◆ **Task inputs**:

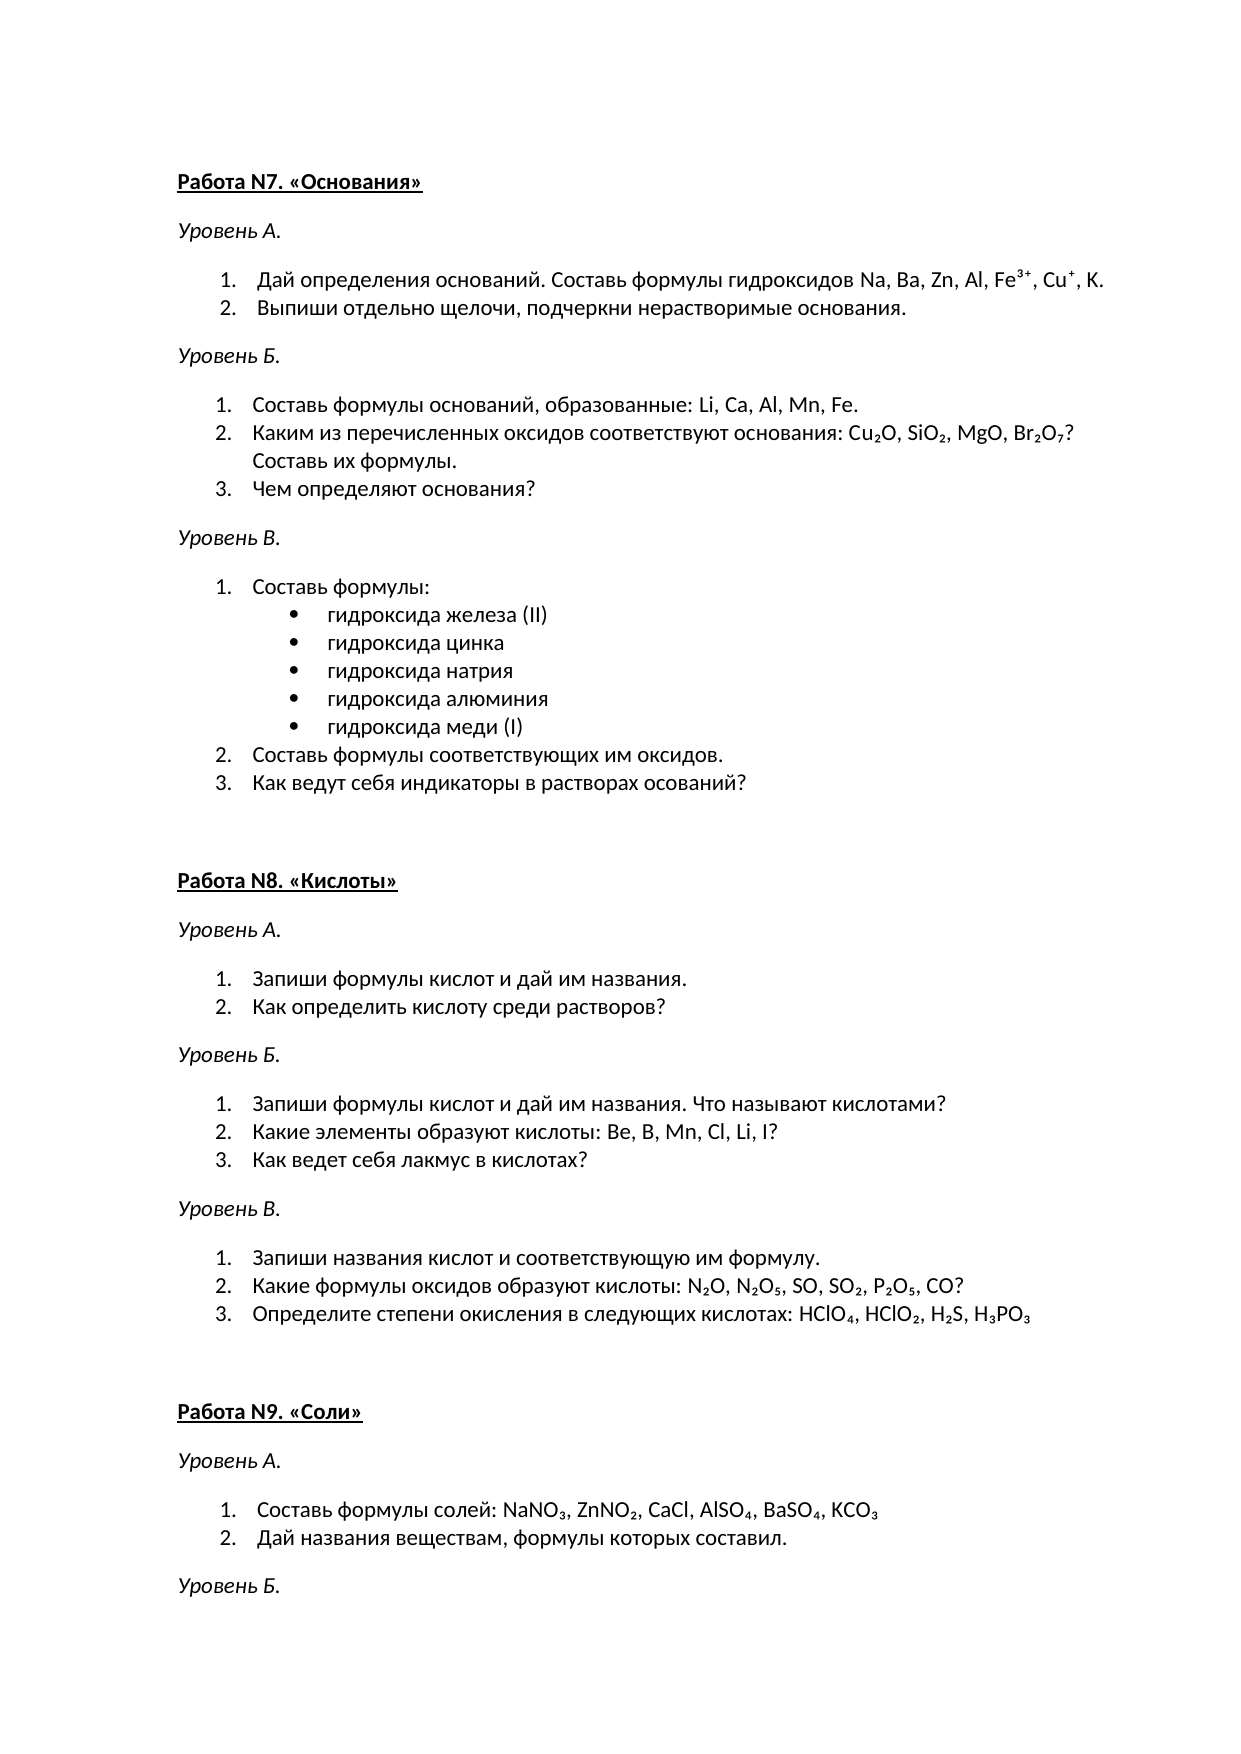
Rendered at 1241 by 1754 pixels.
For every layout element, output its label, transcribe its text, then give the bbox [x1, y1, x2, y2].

text Уровень В. [177, 1194, 1152, 1222]
text Работа N9. «Соли» [177, 1397, 1152, 1425]
list Запиши названия кислот и соответствующую им формулу. [215, 1243, 1152, 1271]
text Уровень Б. [177, 1572, 1152, 1599]
text Уровень А. [177, 1446, 1152, 1474]
list Выпиши отдельно щелочи, подчеркни нерастворимые основания. [219, 293, 1152, 321]
list гидроксида меди (I) [290, 712, 1152, 740]
list гидроксида алюминия [290, 684, 1152, 712]
text Уровень Б. [177, 342, 1152, 369]
list Дай названия веществам, формулы которых составил. [219, 1523, 1152, 1551]
text Уровень А. [177, 915, 1152, 943]
list гидроксида натрия [290, 656, 1152, 684]
list Как определить кислоту среди растворов? [215, 992, 1152, 1020]
list Составь формулы оснований, образованные: Li, Ca, Al, Mn, Fe. [215, 390, 1152, 418]
list гидроксида железа (II) [290, 600, 1152, 628]
text Работа N7. «Основания» [177, 167, 1152, 195]
list Составь формулы соответствующих им оксидов. [215, 740, 1152, 768]
list Дай определения оснований. Составь формулы гидроксидов Na, Ba, Zn, Al, Fe³⁺, Cu⁺, K. [219, 265, 1152, 293]
list Какие элементы образуют кислоты: Be, B, Mn, Cl, Li, I? [215, 1117, 1152, 1146]
text Уровень В. [177, 523, 1152, 551]
list Чем определяют основания? [215, 474, 1152, 502]
list гидроксида цинка [290, 628, 1152, 656]
list Составь формулы солей: NaNO₃, ZnNO₂, CaCl, AlSO₄, BaSO₄, KCO₃ [219, 1495, 1152, 1523]
text Уровень А. [177, 216, 1152, 244]
list Как ведет себя лакмус в кислотах? [215, 1146, 1152, 1173]
list Определите степени окисления в следующих кислотах: HClO₄, HClO₂, H₂S, H₃PO₃ [215, 1299, 1152, 1327]
list Запиши формулы кислот и дай им названия. [215, 964, 1152, 992]
list Каким из перечисленных оксидов соответствуют основания: Сu₂O, SiO₂, MgO, Br₂O₇? Составь их формулы. [215, 418, 1152, 474]
text Уровень Б. [177, 1041, 1152, 1069]
list Составь формулы: [215, 572, 1152, 600]
list Запиши формулы кислот и дай им названия. Что называют кислотами? [215, 1089, 1152, 1117]
text Работа N8. «Кислоты» [177, 866, 1152, 894]
list Какие формулы оксидов образуют кислоты: N₂O, N₂O₅, SO, SO₂, P₂O₅, CO? [215, 1271, 1152, 1299]
list Как ведут себя индикаторы в растворах осований? [215, 768, 1152, 796]
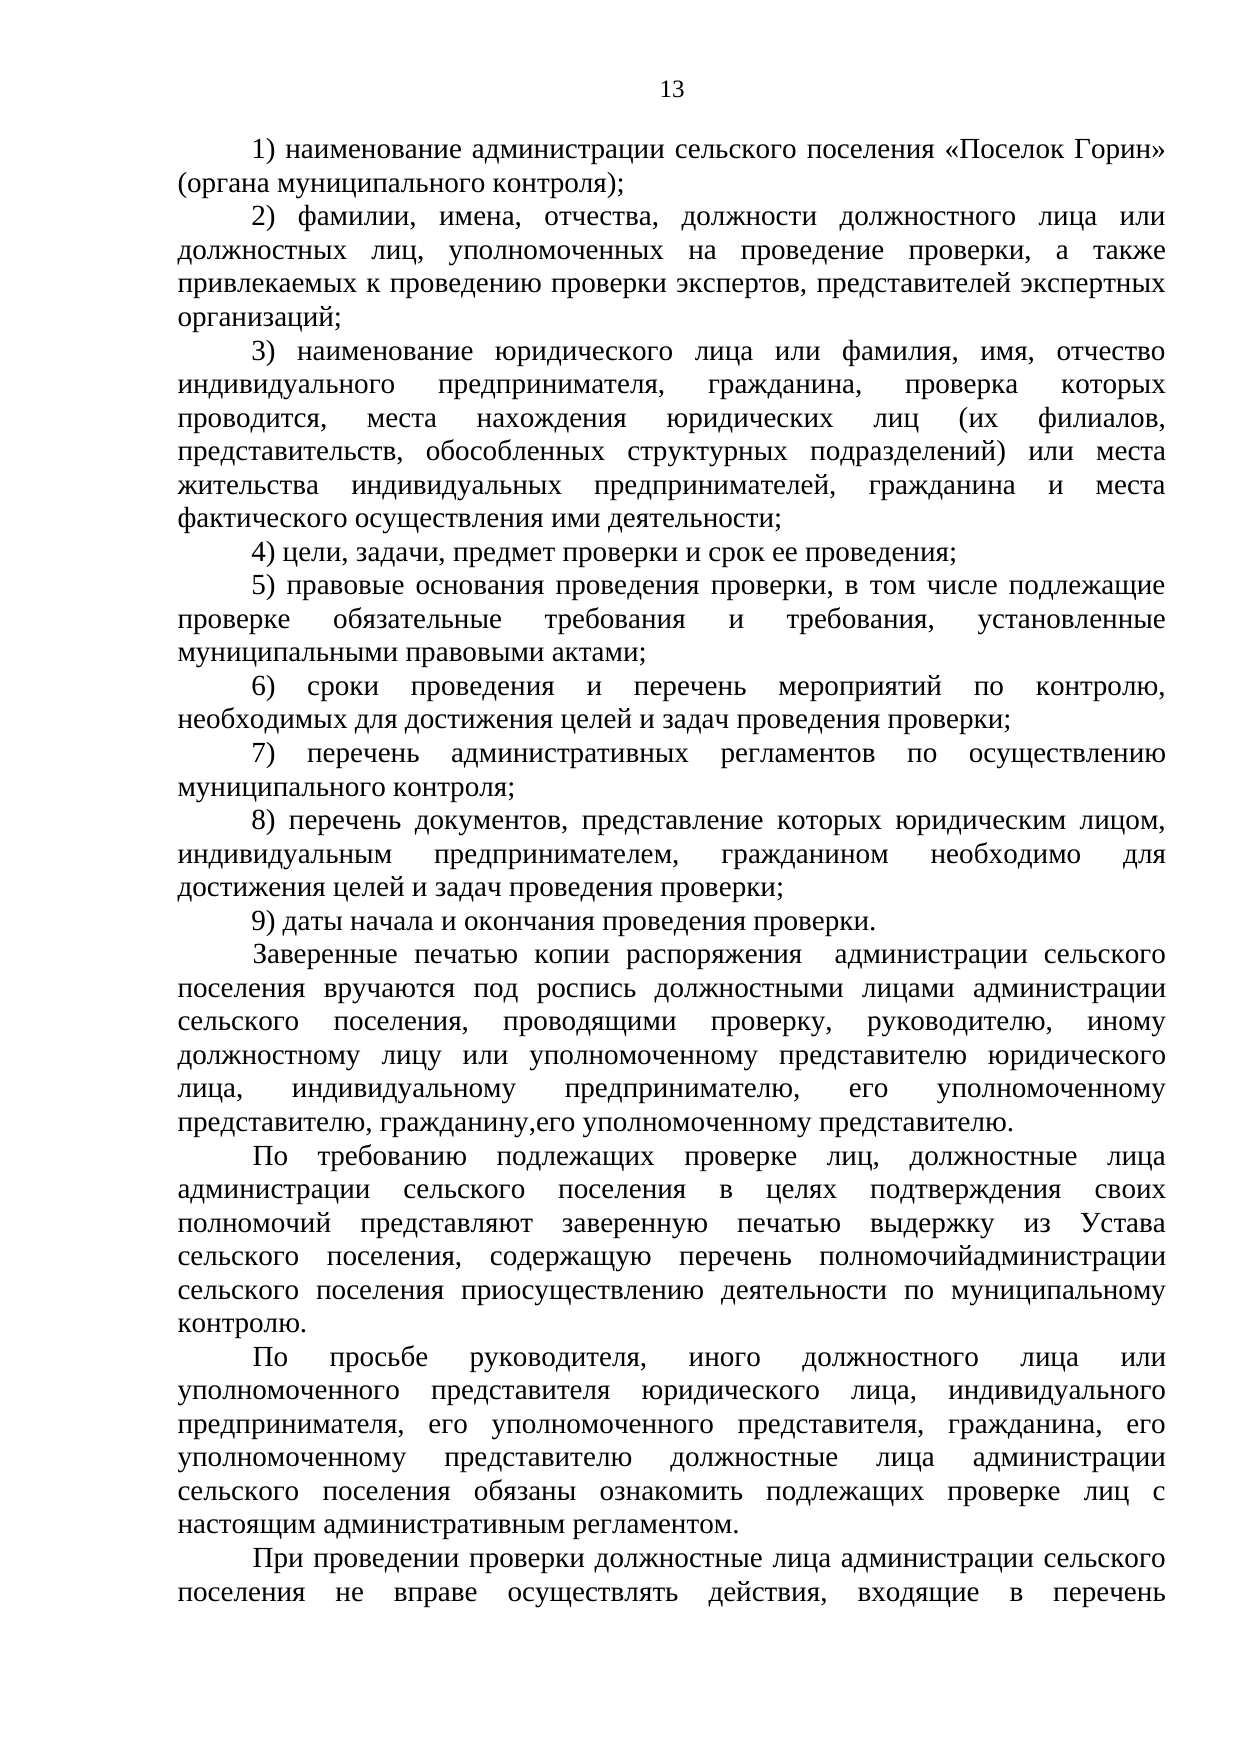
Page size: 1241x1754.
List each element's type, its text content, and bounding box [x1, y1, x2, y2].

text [177, 1540, 1167, 1607]
text По требованию подлежащих проверке лиц, должностные лица администрации сельского поселения в целях подтверждения своих полномочий представляют заверенную печатью выдержку из Устава сельского поселения, содержащую перечень полномочийадминистрации сельского поселения приосуществлению деятельности по муниципальному контролю. [177, 1138, 1167, 1339]
text 7) перечень административных регламентов по осуществлению муниципального контроля; [177, 735, 1167, 802]
text 8) перечень документов, представление которых юридическим лицом, индивидуальным предпринимателем, гражданином необходимо для достижения целей и задач проведения проверки; [177, 802, 1167, 903]
text 6) сроки проведения и перечень мероприятий по контролю, необходимых для достижения целей и задач проведения проверки; [177, 668, 1167, 735]
text 4) цели, задачи, предмет проверки и срок ее проведения; [177, 534, 1167, 567]
text 3) наименование юридического лица или фамилия, имя, отчество индивидуального предпринимателя, гражданина, проверка которых проводится, места нахождения юридических лиц (их филиалов, представительств, обособленных структурных подразделений) или места жительства индивидуальных предпринимателей, гражданина и места фактического осуществления ими деятельности; [177, 333, 1167, 534]
text По просьбе руководителя, иного должностного лица или уполномоченного представителя юридического лица, индивидуального предпринимателя, его уполномоченного представителя, гражданина, его уполномоченному представителю должностные лица администрации сельского поселения обязаны ознакомить подлежащих проверке лиц с настоящим административным регламентом. [177, 1339, 1167, 1540]
text 5) правовые основания проведения проверки, в том числе подлежащие проверке обязательные требования и требования, установленные муниципальными правовыми актами; [177, 567, 1167, 668]
text 2) фамилии, имена, отчества, должности должностного лица или должностных лиц, уполномоченных на проведение проверки, а также привлекаемых к проведению проверки экспертов, представителей экспертных организаций; [177, 198, 1167, 333]
text 9) даты начала и окончания проведения проверки. [177, 903, 1167, 936]
text Заверенные печатью копии распоряжения администрации сельского поселения вручаются под роспись должностными лицами администрации сельского поселения, проводящими проверку, руководителю, иному должностному лицу или уполномоченному представителю юридического лица, индивидуальному предпринимателю, его уполномоченному представителю, гражданину,его уполномоченному представителю. [177, 936, 1167, 1138]
text 1) наименование администрации сельского поселения «Поселок Горин» (органа муниципального контроля); [177, 131, 1167, 198]
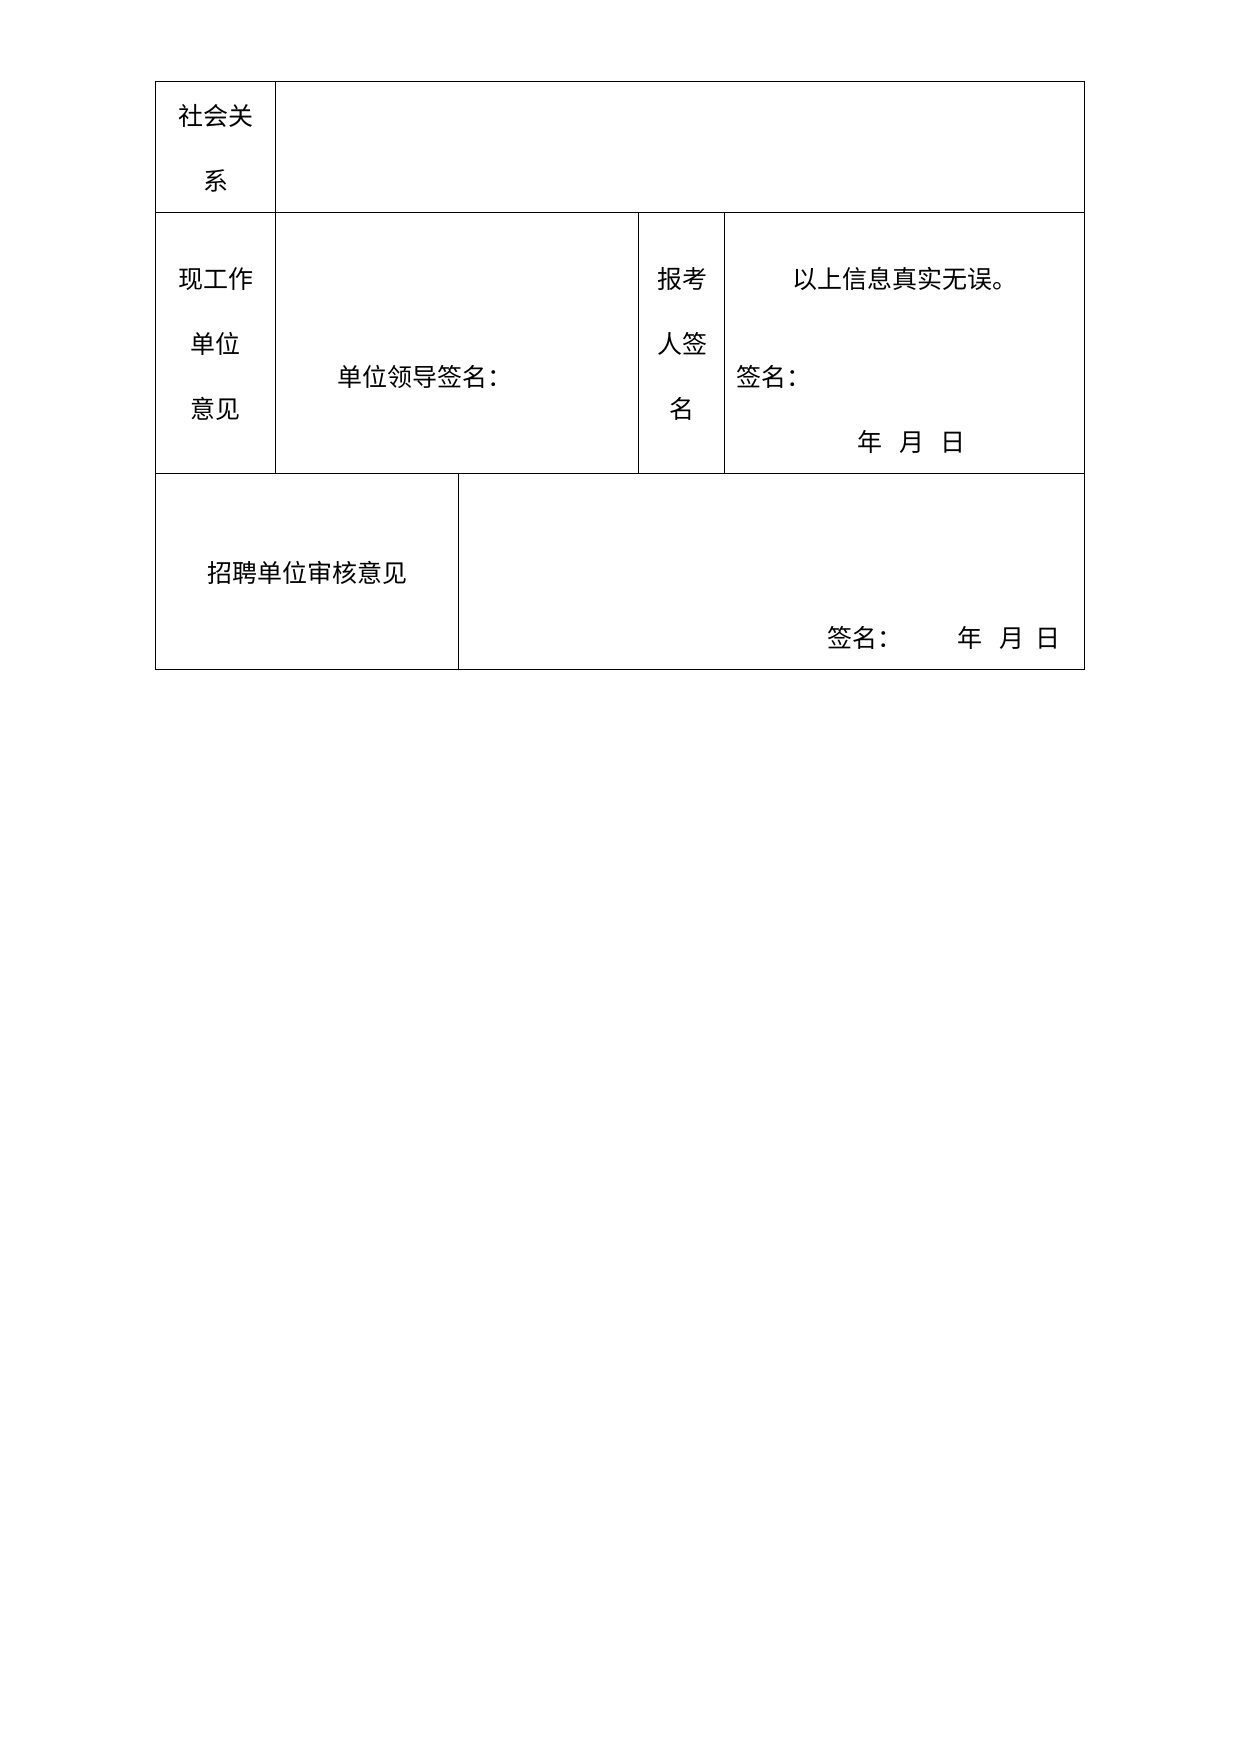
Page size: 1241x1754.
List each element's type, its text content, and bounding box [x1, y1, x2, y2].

table_cell 以上信息真实无误。 签名： 年 月 日 [725, 213, 1084, 473]
table_cell 报考人签名 [639, 213, 724, 473]
table_cell 招聘单位审核意见 [156, 474, 458, 669]
table_cell [276, 82, 1084, 212]
table_cell 签名： 年 月 日 [459, 474, 1084, 669]
table_cell 家庭主要成员及重要社会关系 [156, 82, 275, 212]
table_cell 单位领导签名： [276, 213, 638, 473]
table_cell 现工作单位 意见 [156, 213, 275, 473]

◆ **Task**:
If a line in the material above contains "достижения", show that line.

◆ **Exercise solution**:
text 8) перечень документов, представление которых юридическим лицом, индивидуальным предпринимателем, гражданином необходимо для достижения целей и задач проведения проверки; [177, 802, 1167, 903]
text 6) сроки проведения и перечень мероприятий по контролю, необходимых для достижения целей и задач проведения проверки; [177, 668, 1167, 735]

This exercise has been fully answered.